- EXERCISE PROMPT:
Repeat the rows below word for word, starting from the first one and ending with the line that contains "exposure: black level". Leave the pictures out of your answer.

- GIVEN INFORMATION:
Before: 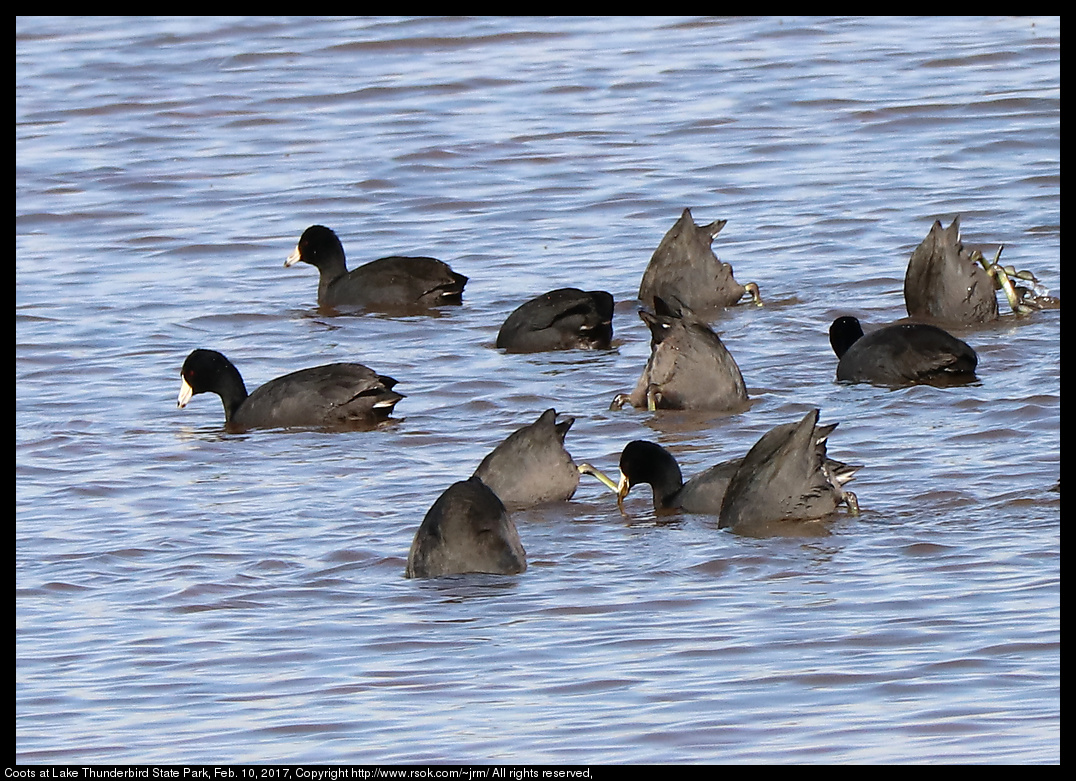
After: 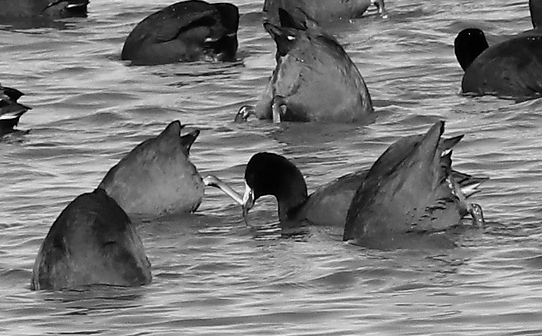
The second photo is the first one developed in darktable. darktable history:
contrast brightness saturation: saturation -0.992
crop: left 34.872%, top 36.884%, right 14.665%, bottom 20.057%
exposure: black level correction 0.001, exposure -0.124 EV, compensate highlight preservation false
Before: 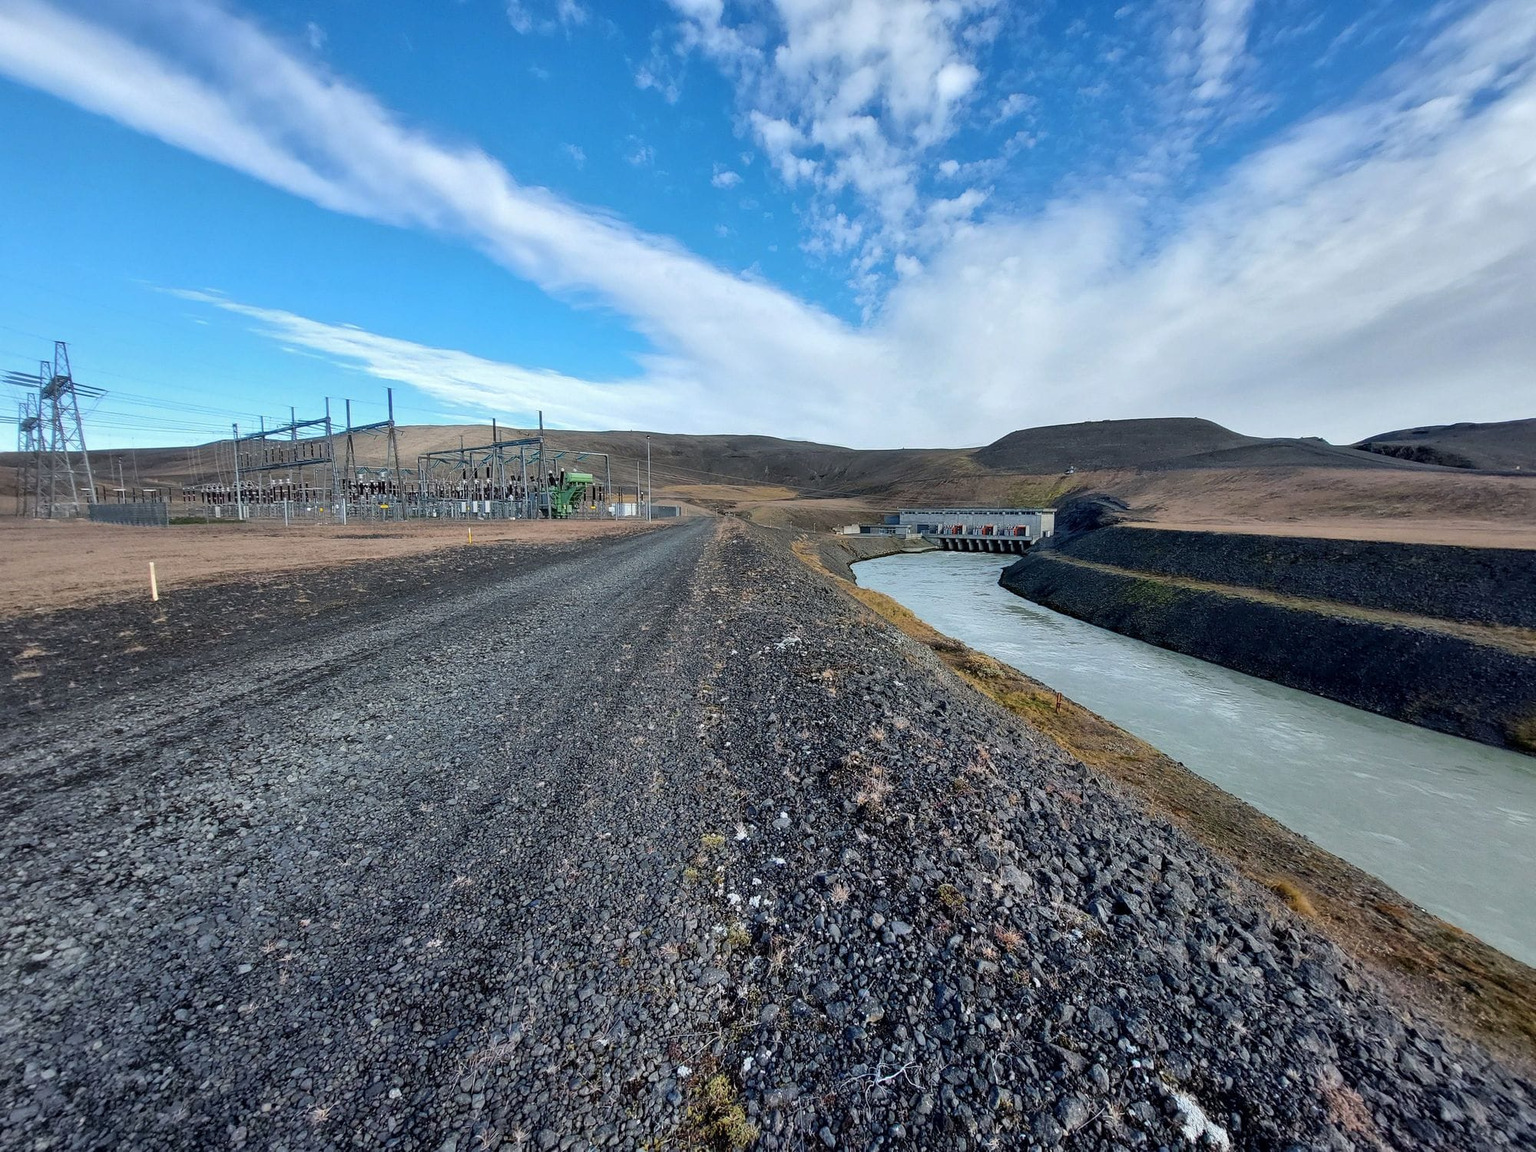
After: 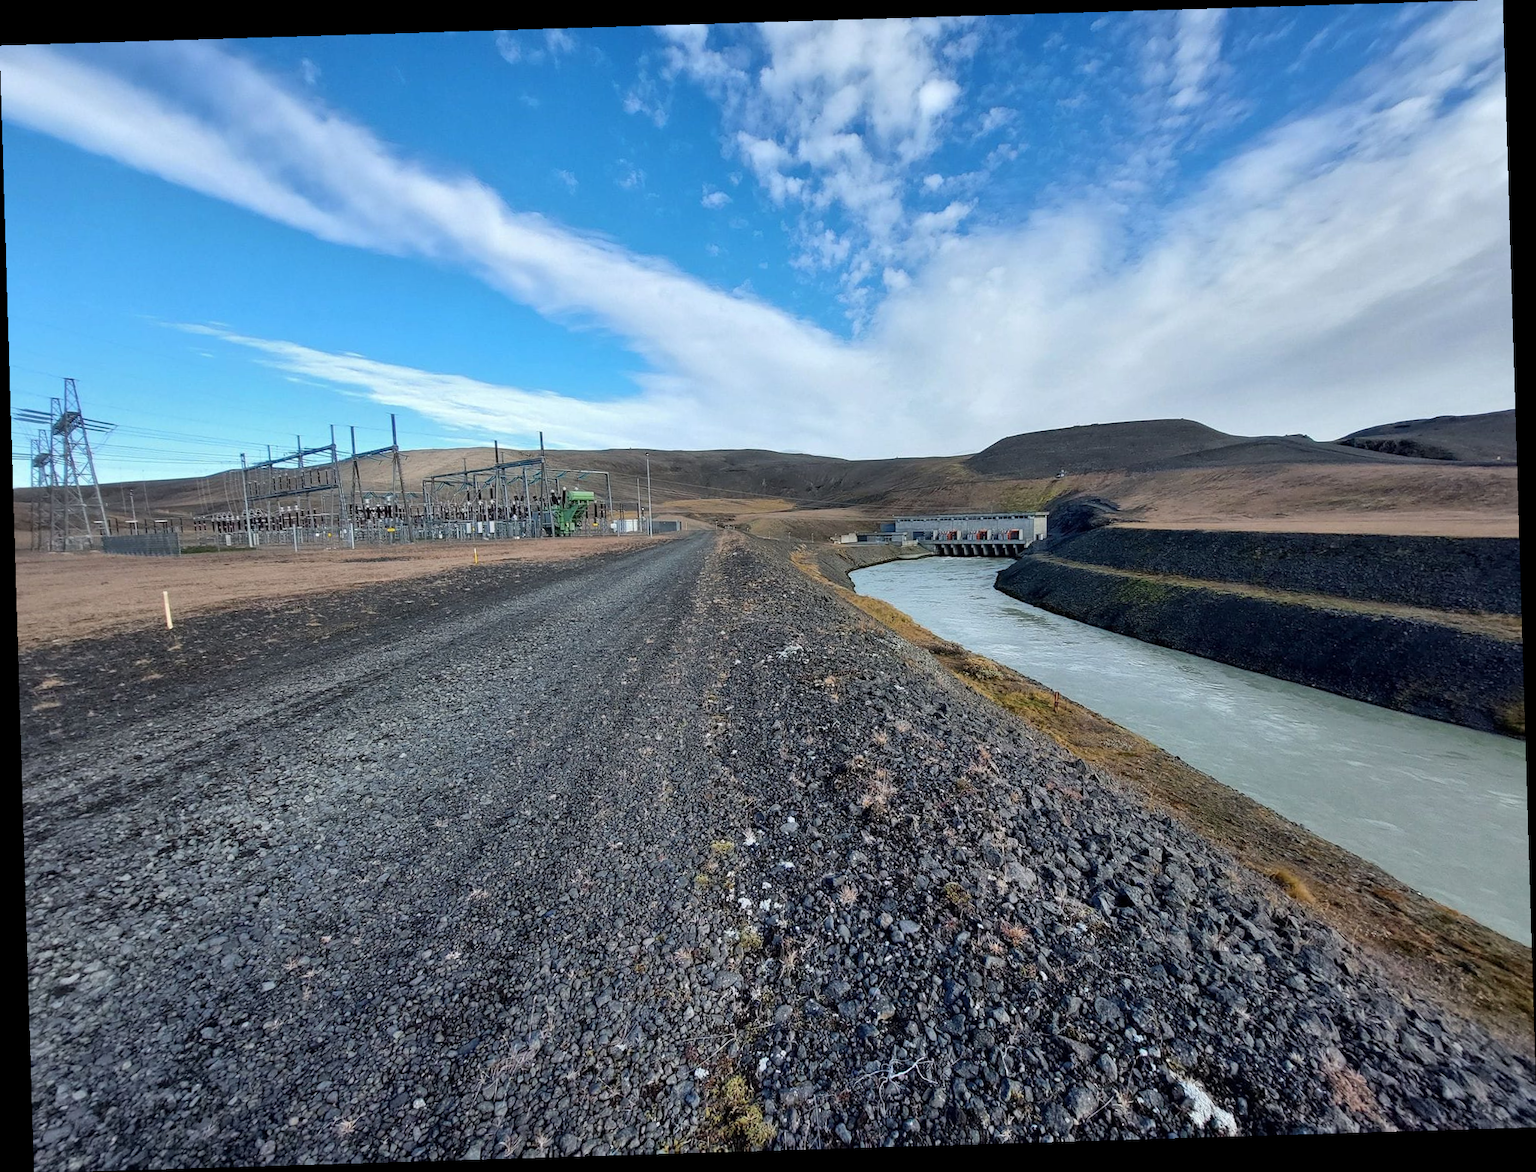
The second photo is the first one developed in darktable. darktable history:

- EXERCISE OUTPUT:
Before: 
After: 
The second photo is the first one developed in darktable. darktable history:
contrast brightness saturation: saturation -0.992
crop: left 34.872%, top 36.884%, right 14.665%, bottom 20.057%
exposure: black level correction 0.001, exposure -0.124 EV, compensate highlight preservation false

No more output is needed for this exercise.